Mick LaSalle, San Francisco Chronicle
Not everyone was enamored by Cameron’s attention to detail and expansive lore building.
″‘Avatar: The Way of Water’ is a one-hour story rattling around in a 192-minute bag,” wrote Mick LaSalle in his review of the film. “There was potential here for something lovely, a sweet and moving environmental parable clocking in at 90 minutes, tops.”
“But, no, James Cameron can’t do anything so modest,” he wrote.
LaSalle said “The Way of Water” feels bloated with too many ideas competing for space within its already lofty three-hour run time.
″‘The Way of Water’ starts where the first left off and stops with the promise of sequels,” he wrote. “Long, long sequels. That’s not a promise. It’s a threat.”

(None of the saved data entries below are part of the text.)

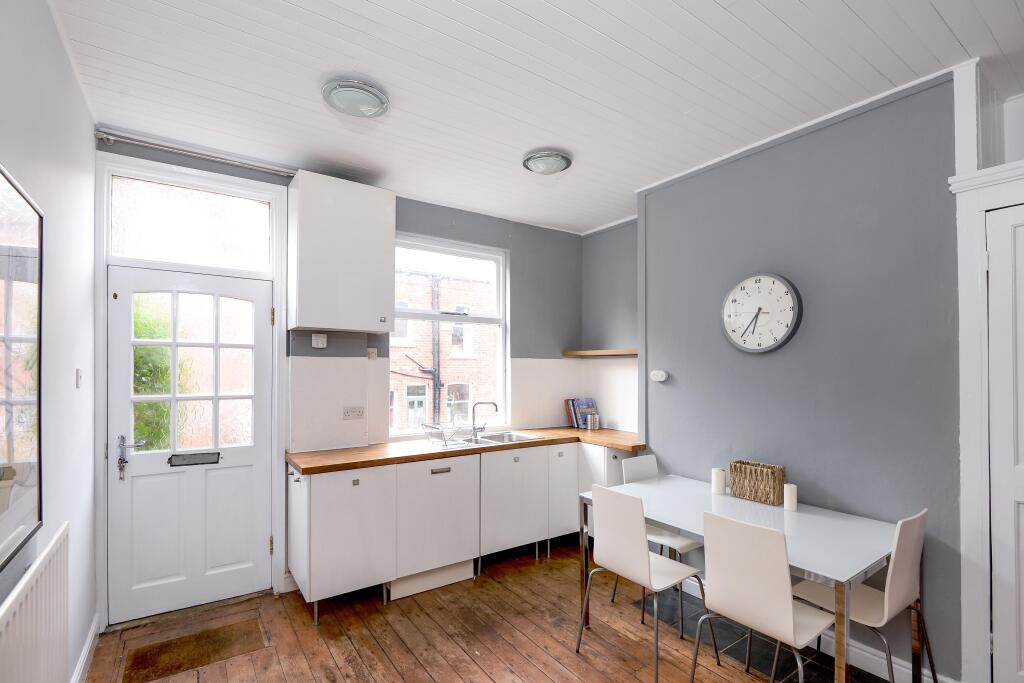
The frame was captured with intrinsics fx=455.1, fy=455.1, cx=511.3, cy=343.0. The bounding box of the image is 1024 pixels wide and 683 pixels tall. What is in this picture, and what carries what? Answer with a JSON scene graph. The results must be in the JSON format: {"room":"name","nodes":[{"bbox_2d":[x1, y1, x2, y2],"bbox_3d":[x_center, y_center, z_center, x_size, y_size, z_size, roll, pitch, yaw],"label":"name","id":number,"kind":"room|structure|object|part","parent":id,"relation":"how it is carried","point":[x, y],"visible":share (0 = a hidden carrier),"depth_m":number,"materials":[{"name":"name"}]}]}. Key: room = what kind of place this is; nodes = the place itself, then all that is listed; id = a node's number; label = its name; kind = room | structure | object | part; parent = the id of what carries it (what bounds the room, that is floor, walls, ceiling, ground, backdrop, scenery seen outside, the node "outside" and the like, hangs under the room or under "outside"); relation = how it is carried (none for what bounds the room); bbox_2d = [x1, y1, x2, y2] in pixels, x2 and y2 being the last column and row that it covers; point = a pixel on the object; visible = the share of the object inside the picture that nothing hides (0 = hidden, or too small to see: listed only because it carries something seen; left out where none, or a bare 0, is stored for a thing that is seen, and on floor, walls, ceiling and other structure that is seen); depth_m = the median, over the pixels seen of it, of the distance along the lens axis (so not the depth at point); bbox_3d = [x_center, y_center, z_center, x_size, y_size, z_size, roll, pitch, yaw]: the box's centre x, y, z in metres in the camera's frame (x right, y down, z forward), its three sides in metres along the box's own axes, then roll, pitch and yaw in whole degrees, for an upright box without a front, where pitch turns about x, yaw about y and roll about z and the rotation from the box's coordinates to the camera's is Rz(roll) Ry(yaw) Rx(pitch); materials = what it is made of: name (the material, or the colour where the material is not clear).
{"room":"kitchen","nodes":[
{"label":"kitchen","id":0,"kind":"room"},
{"bbox_2d":[0,0,97,682],"bbox_3d":[-1.105,0.147,0.675,0.171,2.838,4.563,1,-1,-35],"label":"left wall","id":1,"kind":"structure","parent":0,"point":[57,38],"depth_m":1.79,"materials":[{"name":"white paint"}]},
{"bbox_2d":[0,163,43,571],"bbox_3d":[-1.299,0.050,1.125,0.028,1.043,0.912,1,-1,-35],"label":"picture frame","id":2,"kind":"object","parent":1,"relation":"attached to","point":[39,504],"visible":1,"depth_m":1.33,"materials":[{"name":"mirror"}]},
{"bbox_2d":[0,521,71,682],"bbox_3d":[-1.338,1.060,1.208,0.064,0.732,1.219,1,-1,-35],"label":"radiator","id":3,"kind":"object","parent":1,"relation":"attached to","point":[45,638],"visible":1,"depth_m":1.39,"materials":[{"name":"white metal"}]},
{"bbox_2d":[75,368,83,387],"bbox_3d":[-2.035,0.162,2.147,0.014,0.094,0.071,1,-1,-35],"label":"light switch","id":4,"kind":"object","parent":1,"relation":"attached to","point":[79,373],"visible":0.96,"depth_m":2.13,"materials":[{"name":"white"}]},
{"bbox_2d":[70,615,99,682],"bbox_3d":[-1.309,1.503,1.105,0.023,0.110,3.567,1,-1,-35],"label":"baseboard","id":5,"kind":"structure","parent":1,"relation":"attached to","point":[83,658],"depth_m":2.22,"materials":[{"name":"white paint"}]},
{"bbox_2d":[100,131,583,620],"bbox_3d":[-0.797,0.229,3.676,3.855,2.835,0.206,1,-1,-35],"label":"back wall","id":6,"kind":"structure","parent":0,"point":[399,200],"depth_m":3.97,"materials":[{"name":"paint"}]},
{"bbox_2d":[103,263,272,625],"bbox_3d":[-1.930,0.586,2.788,0.800,2.042,0.115,1,-1,-35],"label":"back door","id":7,"kind":"structure","parent":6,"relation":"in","point":[257,548],"depth_m":2.77,"materials":[{"name":"white paint"}]},
{"bbox_3d":[-1.911,0.187,2.745,0.558,0.955,0.057,1,-1,-35],"label":"panes","id":8,"kind":"part","parent":7,"relation":"part of","materials":[{"name":"glass"}]},
{"bbox_2d":[168,451,221,466],"bbox_3d":[-1.963,0.719,2.822,0.261,0.067,0.034,1,-1,-35],"label":"mail slot","id":9,"kind":"object","parent":7,"relation":"in","point":[203,460],"visible":0.97,"depth_m":2.82,"materials":[{"name":"black metal"}]},
{"bbox_2d":[97,148,290,626],"bbox_3d":[-1.953,0.281,2.865,0.987,2.678,0.203,1,-1,-35],"label":"door frame","id":10,"kind":"structure","parent":6,"relation":"attached to","point":[279,301],"depth_m":2.72,"materials":[{"name":"white paint"}]},
{"bbox_2d":[110,177,271,271],"bbox_3d":[-1.968,-0.715,2.845,0.826,0.455,0.029,1,-1,-35],"label":"transom window","id":11,"kind":"structure","parent":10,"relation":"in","point":[137,253],"depth_m":2.81,"materials":[{"name":"glass"}]},
{"bbox_2d":[94,130,294,176],"bbox_3d":[-1.835,-1.138,2.790,1.016,0.060,0.100,1,-1,-35],"label":"curtain rod","id":12,"kind":"object","parent":6,"relation":"attached to","point":[105,136],"visible":0.89,"depth_m":2.70,"materials":[{"name":"metal"}]},
{"bbox_2d":[311,332,327,348],"bbox_3d":[-1.334,-0.019,3.156,0.091,0.101,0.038,1,-1,-35],"label":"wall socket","id":13,"kind":"object","parent":6,"relation":"attached to","point":[313,341],"visible":0.99,"depth_m":3.14,"materials":[{"name":"white plastic"}]},
{"bbox_2d":[288,170,395,334],"bbox_3d":[-1.158,-0.580,3.129,0.617,1.002,0.357,1,-1,-35],"label":"upper cabinet","id":14,"kind":"object","parent":6,"relation":"attached to","point":[389,245],"visible":0.99,"depth_m":2.97,"materials":[{"name":"white"}]},
{"bbox_2d":[342,406,364,419],"bbox_3d":[-1.135,0.497,3.268,0.132,0.093,0.012,1,-1,-35],"label":"wall socket","id":15,"kind":"object","parent":6,"relation":"attached to","point":[359,415],"visible":0.99,"depth_m":3.27,"materials":[{"name":"white plastic"}]},
{"bbox_2d":[367,348,377,359],"bbox_3d":[-1.041,0.080,3.394,0.065,0.086,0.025,1,-1,-35],"label":"switch","id":16,"kind":"object","parent":6,"relation":"attached to","point":[373,355],"visible":0.98,"depth_m":3.39,"materials":[{"name":"white plastic"}]},
{"bbox_2d":[390,233,508,437],"bbox_3d":[-0.542,-0.040,3.861,1.096,1.662,0.125,1,-1,-35],"label":"window","id":17,"kind":"structure","parent":6,"relation":"in","point":[445,317],"depth_m":3.89,"materials":[{"name":"white glass"}]},
{"bbox_2d":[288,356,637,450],"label":"backsplash","id":18,"kind":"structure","parent":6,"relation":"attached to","point":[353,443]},
{"bbox_2d":[81,534,892,682],"bbox_3d":[0.462,1.633,1.532,3.788,0.101,5.099,1,-1,-35],"label":"wooden floor","id":19,"kind":"structure","parent":0,"point":[479,676],"depth_m":2.48,"materials":[{"name":"brown wood"}]},
{"bbox_2d":[121,616,268,682],"bbox_3d":[-1.646,1.596,2.383,0.593,0.008,0.412,1,-1,-35],"label":"doormat","id":20,"kind":"object","parent":19,"relation":"on","point":[195,640],"visible":0.97,"depth_m":2.35,"materials":[{"name":"brown"}]},
{"bbox_2d":[288,439,636,621],"bbox_3d":[-0.154,1.213,3.472,2.872,0.874,0.710,1,-1,-35],"label":"base cabinet","id":21,"kind":"object","parent":19,"relation":"on","point":[315,522],"visible":0.72,"depth_m":3.02,"materials":[{"name":"white paint"}]},
{"bbox_2d":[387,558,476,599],"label":"plinth","id":22,"kind":"object","parent":21,"relation":"attached to","point":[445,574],"visible":0.63,"depth_m":3.01,"materials":[{"name":"white"}]},
{"bbox_2d":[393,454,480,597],"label":"dishwasher","id":23,"kind":"object","parent":21,"relation":"in","point":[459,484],"visible":0.8,"depth_m":3.01,"materials":[{"name":"white"}]},
{"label":"handle","id":24,"kind":"part","parent":23,"relation":"part of","materials":[{"name":"silver metal"}]},
{"bbox_2d":[287,427,648,474],"bbox_3d":[-0.183,0.766,3.555,2.684,0.041,0.746,1,-1,-35],"label":"countertop","id":25,"kind":"structure","parent":21,"relation":"on","point":[630,447],"depth_m":3.14,"materials":[{"name":"brown wood"}]},
{"bbox_2d":[432,430,545,449],"bbox_3d":[-0.162,0.828,3.602,0.753,0.162,0.462,1,-1,-35],"label":"sink","id":26,"kind":"object","parent":25,"relation":"in","point":[524,437],"visible":0.38,"depth_m":3.70,"materials":[{"name":"silver metal"}]},
{"bbox_2d":[421,420,471,447],"bbox_3d":[-0.477,0.671,3.421,0.326,0.153,0.331,1,-1,-35],"label":"dish rack","id":27,"kind":"object","parent":26,"relation":"on","point":[441,429],"visible":0.97,"depth_m":3.37,"materials":[{"name":"silver metal"}]},
{"bbox_2d":[472,400,498,435],"bbox_3d":[-0.210,0.609,3.742,0.240,0.274,0.083,0,-1,10],"label":"tap","id":28,"kind":"object","parent":26,"relation":"on","point":[495,405],"visible":1,"depth_m":3.73,"materials":[{"name":"silver metal"}]},
{"bbox_2d":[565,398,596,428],"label":"book","id":29,"kind":"object","parent":25,"relation":"on","point":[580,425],"visible":0.81,"depth_m":4.33,"materials":[{"name":"paper"}]},
{"bbox_2d":[586,412,599,429],"bbox_3d":[0.731,0.709,4.129,0.098,0.143,0.093,1,-1,-35],"label":"jar","id":30,"kind":"object","parent":25,"relation":"on","point":[592,427],"visible":1,"depth_m":4.10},
{"bbox_3d":[0.396,1.194,3.667,0.320,0.708,0.192,1,-1,-35],"label":"cabinet door","id":31,"kind":"part","parent":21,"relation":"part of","materials":[{"name":"white"}]},
{"bbox_2d":[574,484,709,680],"bbox_3d":[0.664,1.167,2.341,0.494,0.882,0.456,1,-1,-35],"label":"chair","id":32,"kind":"object","parent":19,"relation":"on","point":[642,554],"visible":0.99,"depth_m":2.23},
{"bbox_2d":[615,454,703,633],"bbox_3d":[0.991,1.197,2.843,0.427,0.874,0.501,1,-1,-35],"label":"chair","id":33,"kind":"object","parent":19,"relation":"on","point":[686,544],"visible":0.4,"depth_m":2.85,"materials":[{"name":"white"}]},
{"bbox_2d":[574,472,907,682],"bbox_3d":[1.129,1.238,2.370,0.826,0.729,1.377,1,-1,-35],"label":"dining table","id":34,"kind":"object","parent":19,"relation":"on","point":[656,516],"visible":0.77,"depth_m":2.12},
{"bbox_2d":[711,467,725,495],"bbox_3d":[1.222,0.812,2.695,0.073,0.138,0.074,1,-1,-35],"label":"candle","id":35,"kind":"object","parent":34,"relation":"on","point":[722,484],"visible":0.99,"depth_m":2.67,"materials":[{"name":"white wax"}]},
{"bbox_2d":[729,460,784,504],"bbox_3d":[1.385,0.777,2.578,0.129,0.190,0.275,1,-1,-35],"label":"wicker basket","id":36,"kind":"object","parent":34,"relation":"on","point":[770,482],"visible":0.99,"depth_m":2.53,"materials":[{"name":"brown wicker"}]},
{"bbox_2d":[783,483,797,511],"bbox_3d":[1.461,0.804,2.386,0.062,0.121,0.062,1,-1,-35],"label":"candle","id":37,"kind":"object","parent":34,"relation":"on","point":[790,502],"visible":0.99,"depth_m":2.36,"materials":[{"name":"white wax"}]},
{"bbox_2d":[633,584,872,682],"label":"tile floor","id":38,"kind":"structure","parent":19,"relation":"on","point":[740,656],"depth_m":2.44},
{"bbox_2d":[692,510,834,682],"bbox_3d":[1.058,1.148,1.911,0.483,0.885,0.457,1,-1,-35],"label":"chair","id":39,"kind":"object","parent":19,"relation":"on","point":[786,570],"visible":0.99,"depth_m":1.80,"materials":[{"name":"white"}]},
{"bbox_2d":[793,506,932,682],"bbox_3d":[1.509,1.156,2.019,0.445,0.890,0.485,1,-1,-35],"label":"chair","id":40,"kind":"object","parent":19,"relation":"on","point":[894,596],"visible":0.72,"depth_m":1.89,"materials":[{"name":"white"}]},
{"bbox_2d":[39,0,1023,234],"bbox_3d":[0.552,-1.264,1.795,4.007,0.106,5.091,1,-1,-35],"label":"ceiling","id":41,"kind":"structure","parent":0,"point":[850,4],"depth_m":2.07,"materials":[{"name":"white paint"}]},
{"bbox_2d":[321,78,388,117],"bbox_3d":[-0.765,-1.189,2.232,0.297,0.060,0.294,1,-1,-35],"label":"ceiling light","id":42,"kind":"object","parent":41,"relation":"attached to","point":[369,112],"visible":0.98,"depth_m":2.18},
{"bbox_2d":[522,149,572,174],"bbox_3d":[0.230,-1.159,2.931,0.303,0.069,0.299,1,-1,-35],"label":"ceiling light","id":43,"kind":"object","parent":41,"relation":"attached to","point":[552,168],"visible":0.98,"depth_m":2.87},
{"bbox_2d":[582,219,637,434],"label":"alcove wall","id":44,"kind":"structure","parent":0,"point":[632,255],"depth_m":4.26,"materials":[{"name":"grey paint"}]},
{"bbox_2d":[561,347,637,357],"bbox_3d":[0.883,0.086,4.070,0.325,0.052,0.885,1,-1,-35],"label":"corner shelf","id":45,"kind":"object","parent":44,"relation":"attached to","point":[586,351],"visible":0.83,"depth_m":4.04,"materials":[{"name":"brown wood"}]},
{"bbox_2d":[633,66,967,680],"bbox_3d":[1.906,0.194,2.253,0.228,2.816,3.281,1,-1,-35],"label":"right wall","id":46,"kind":"structure","parent":0,"point":[674,369],"depth_m":2.39,"materials":[{"name":"paint"}]},
{"bbox_2d":[650,369,667,381],"bbox_3d":[1.073,0.236,3.317,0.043,0.082,0.129,1,-1,-35],"label":"thermostat","id":47,"kind":"object","parent":46,"relation":"attached to","point":[660,373],"visible":0.99,"depth_m":3.30,"materials":[{"name":"white"}]},
{"bbox_2d":[720,272,801,353],"bbox_3d":[1.462,-0.173,2.704,0.055,0.485,0.474,1,-1,-35],"label":"wall clock","id":48,"kind":"object","parent":46,"relation":"attached to","point":[728,329],"visible":0.99,"depth_m":2.68,"materials":[{"name":"white"}]},
{"bbox_2d":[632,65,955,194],"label":"crown molding","id":49,"kind":"structure","parent":46,"relation":"attached to","point":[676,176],"depth_m":2.41,"materials":[{"name":"white paint"}]},
{"bbox_2d":[652,570,954,682],"bbox_3d":[1.472,1.554,2.575,0.019,0.111,1.930,1,-1,-35],"label":"baseboard","id":50,"kind":"structure","parent":46,"relation":"attached to","point":[900,668],"depth_m":2.25,"materials":[{"name":"white paint"}]},
{"bbox_2d":[952,62,1023,682],"bbox_3d":[2.294,0.195,1.620,0.218,2.750,1.062,1,-1,-35],"label":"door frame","id":51,"kind":"structure","parent":46,"relation":"attached to","point":[974,337],"depth_m":1.95,"materials":[{"name":"white paint"}]},
{"bbox_2d":[986,203,1023,680],"bbox_3d":[2.246,0.500,1.609,0.088,2.153,0.800,1,-1,-35],"label":"white door","id":52,"kind":"structure","parent":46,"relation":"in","point":[1018,480],"depth_m":1.89,"materials":[{"name":"white paint"}]},
{"label":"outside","id":53,"kind":"structure","parent":0,"visible":0},
{"bbox_2d":[390,261,495,431],"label":"brick building","id":54,"kind":"structure","parent":53,"point":[447,401],"materials":[{"name":"brick"}]},
{"label":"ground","id":55,"kind":"structure","parent":53,"visible":0},
{"bbox_2d":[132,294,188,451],"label":"bush","id":56,"kind":"object","parent":55,"relation":"on","point":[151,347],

Charlotte O’Sullivan, Evening Standard
″‘Avatar 2’ is definitely a showcase for visual effects company Weta FX (the faces of Pandora’s Na’vi heroes have become even more expressive),” wrote Charlotte O’Sullivan in her review.
“But I’ve never thought Cameron was God’s gift to cinema,” she added. “For most of ’Titanic″s running time my gut feeling was, ‘Just sink already’ and some of the 68-year-old director’s worst tendencies are on display in ‘Avatar 2’: over-familiar plot beats, overwrought score and endless shots of the Na’vi’s obscenely willowy, coyly sexualized bodies.”
Despite this, “The Way of Water” is “breathtaking,” O’Sullivan wrote, noting that after leaving the theater she “felt like I’d been through something special.”
Like many, O’Sullivan indicated that the story of “The Way of Water” leaves much to be desired.
“Plot-wise, this movie is treading water,” she wrote. “But that’s fine, because the water’s lovely.”